§ **WHAT THE TASK ASKS**
Convert the text read from the pictures in all of the rows below into one numbered list, one line per item. Omit blank lines and the pictures.

§ **DATA SECTION**
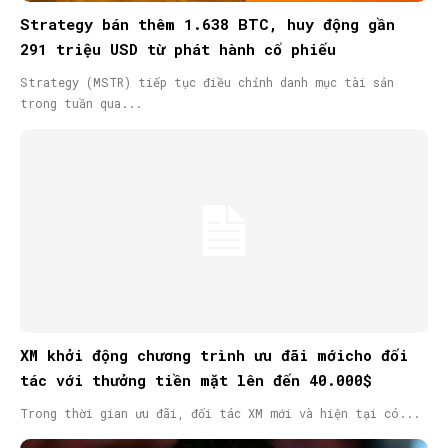
Strategy bán thêm 1.638 BTC, huy động gần
291 triệu USD từ phát hành cổ phiếu
Strategy (MSTR) tiếp tục điều chỉnh danh mục tài sản
trong tuần qua...
XM khởi động chương trình ưu đãi mớicho đối
tác với thưởng tiền mặt lên đến 40.000$
Trong thời gian ưu đãi, đối tác XM mới và hiện tại có...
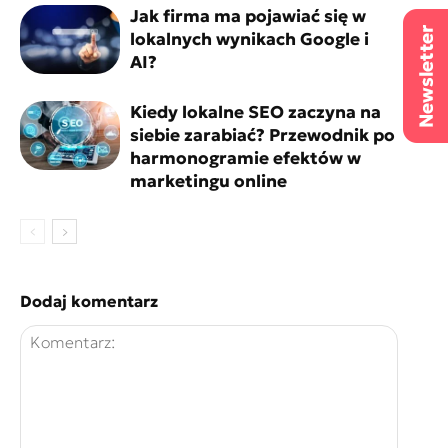
Jak firma ma pojawiać się w
lokalnych wynikach Google i
AI?
Kiedy lokalne SEO zaczyna na
siebie zarabiać? Przewodnik po
harmonogramie efektów w
marketingu online
Dodaj komentarz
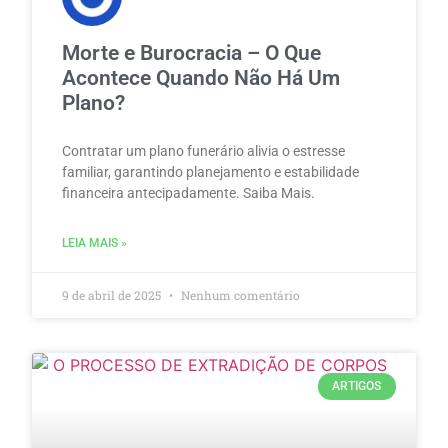
Morte e Burocracia – O Que
Acontece Quando Não Há Um
Plano?
Contratar um plano funerário alivia o estresse
familiar, garantindo planejamento e estabilidade
financeira antecipadamente. Saiba Mais.
LEIA MAIS »
9 de abril de 2025
Nenhum comentário
ARTIGOS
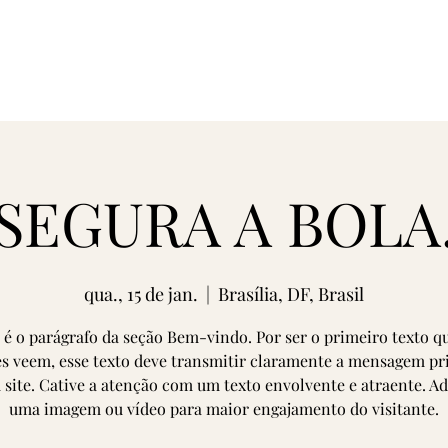
SEGURA A BOLA
qua., 15 de jan.
  |  
Brasília, DF, Brasil
 é o parágrafo da seção Bem-vindo. Por ser o primeiro texto q
es veem, esse texto deve transmitir claramente a mensagem pr
 site. Cative a atenção com um texto envolvente e atraente. A
uma imagem ou vídeo para maior engajamento do visitante.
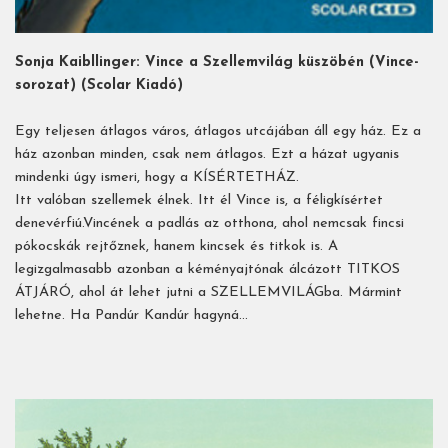
Sonja Kaibllinger: Vince a Szellemvilág küszöbén (Vince-
sorozat) (Scolar Kiadó)
Egy teljesen átlagos város, átlagos utcájában áll egy ház. Ez a
ház azonban minden, csak nem átlagos. Ezt a házat ugyanis
mindenki úgy ismeri, hogy a KÍSÉRTETHÁZ.
Itt valóban szellemek élnek. Itt él Vince is, a féligkísértet
denevérfiú.Vincének a padlás az otthona, ahol nemcsak fincsi
pókocskák rejtőznek, hanem kincsek és titkok is. A
legizgalmasabb azonban a kéményajtónak álcázott TITKOS
ÁTJÁRÓ, ahol át lehet jutni a SZELLEMVILÁGba. Mármint
lehetne. Ha Pandúr Kandúr hagyná…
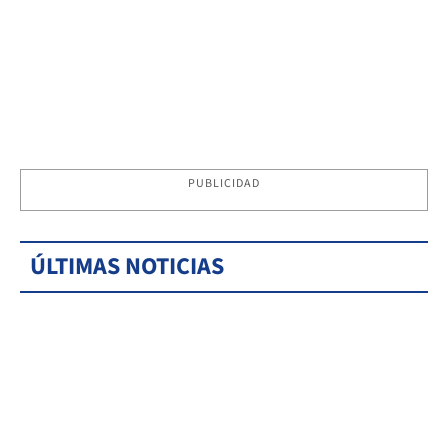
PUBLICIDAD
ÚLTIMAS NOTICIAS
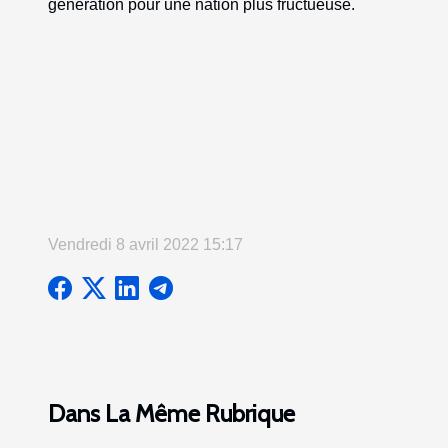
génération pour une nation plus fructueuse.
Vendredi 8 avril 2022 15:17
Dans La Même Rubrique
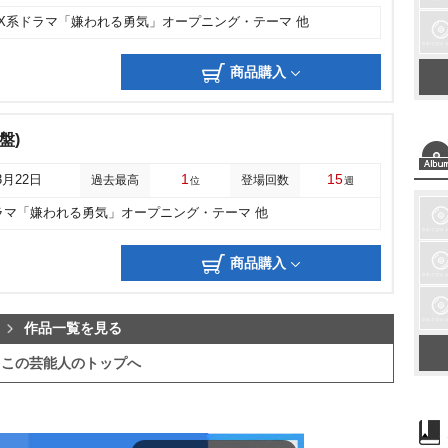
CX系ドラマ「嫌われる勇気」オープニング・テーマ 他
商品購入
盤)
1
15
3月22日
過去最高
登場回数
位
週
ラマ「嫌われる勇気」オープニング・テーマ 他
商品購入
作品一覧を見る
この芸能人のトップへ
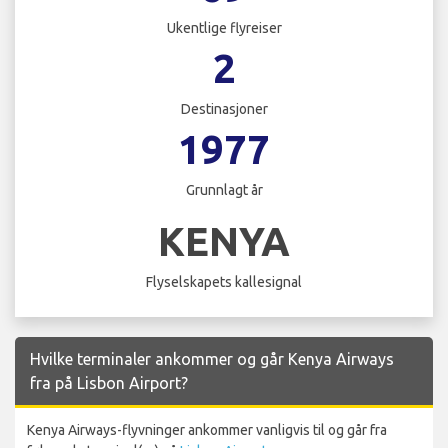
Ukentlige flyreiser
2
Destinasjoner
1977
Grunnlagt år
KENYA
Flyselskapets kallesignal
Hvilke terminaler ankommer og går Kenya Airways
fra på Lisbon Airport?
Kenya Airways-flyvninger ankommer vanligvis til og går fra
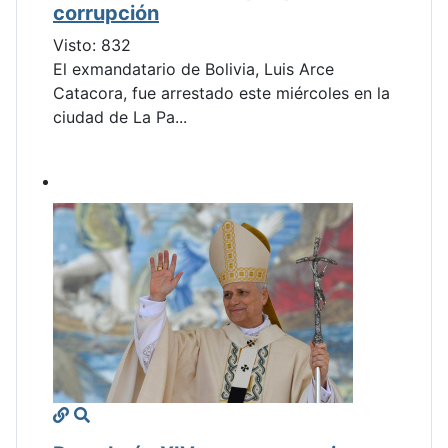
corrupción
Visto: 832
El exmandatario de Bolivia, Luis Arce
Catacora, fue arrestado este miércoles en la
ciudad de La Pa...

§ **COMPLETED TASK**
1. Strategy bán thêm 1.638 BTC, huy động gần
2. 291 triệu USD từ phát hành cổ phiếu
3. Strategy (MSTR) tiếp tục điều chỉnh danh mục tài sản
4. trong tuần qua...
5. XM khởi động chương trình ưu đãi mớicho đối
6. tác với thưởng tiền mặt lên đến 40.000$
7. Trong thời gian ưu đãi, đối tác XM mới và hiện tại có...
8. Jak firma ma pojawiać się w
9. lokalnych wynikach Google i
10. AI?
11. Kiedy lokalne SEO zaczyna na
12. siebie zarabiać? Przewodnik po
13. harmonogramie efektów w
14. marketingu online
15. Dodaj komentarz
16. Morte e Burocracia – O Que
17. Acontece Quando Não Há Um
18. Plano?
19. Contratar um plano funerário alivia o estresse
20. familiar, garantindo planejamento e estabilidade
21. financeira antecipadamente. Saiba Mais.
22. LEIA MAIS »
23. 9 de abril de 2025
24. Nenhum comentário
25. ARTIGOS
26. SEGURA A BOLA
27. qua., 15 de jan.
28.   |  
29. Brasília, DF, Brasil
30.  é o parágrafo da seção Bem-vindo. Por ser o primeiro texto q
31. es veem, esse texto deve transmitir claramente a mensagem pr
32.  site. Cative a atenção com um texto envolvente e atraente. A
33. uma imagem ou vídeo para maior engajamento do visitante.
34. Sonja Kaibllinger: Vince a Szellemvilág küszöbén (Vince-
35. sorozat) (Scolar Kiadó)
36. Egy teljesen átlagos város, átlagos utcájában áll egy ház. Ez a
37. ház azonban minden, csak nem átlagos. Ezt a házat ugyanis
38. mindenki úgy ismeri, hogy a KÍSÉRTETHÁZ.
39. Itt valóban szellemek élnek. Itt él Vince is, a féligkísértet
40. denevérfiú.Vincének a padlás az otthona, ahol nemcsak fincsi
41. pókocskák rejtőznek, hanem kincsek és titkok is. A
42. legizgalmasabb azonban a kéményajtónak álcázott TITKOS
43. ÁTJÁRÓ, ahol át lehet jutni a SZELLEMVILÁGba. Mármint
44. lehetne. Ha Pandúr Kandúr hagyná…
45. PUBLICIDAD
46. ÚLTIMAS NOTICIAS
47. génération pour une nation plus fructueuse.
48. Vendredi 8 avril 2022 15:17
49. Dans La Même Rubrique
50. CX系ドラマ「嫌われる勇気」オープニング・テーマ 他
51. 商品購入
52. 盤)
53. 1
54. 15
55. 3月22日
56. 過去最高
57. 登場回数
58. 位
59. 週
60. ラマ「嫌われる勇気」オープニング・テーマ 他
61. 商品購入
62. 作品一覧を見る
63. この芸能人のトップへ
64. Ukentlige flyreiser
65. 2
66. Destinasjoner
67. 1977
68. Grunnlagt år
69. KENYA
70. Flyselskapets kallesignal
71. Hvilke terminaler ankommer og går Kenya Airways
72. fra på Lisbon Airport?
73. Kenya Airways-flyvninger ankommer vanligvis til og går fra
74. corrupción
75. Visto: 832
76. El exmandatario de Bolivia, Luis Arce
77. Catacora, fue arrestado este miércoles en la
78. ciudad de La Pa...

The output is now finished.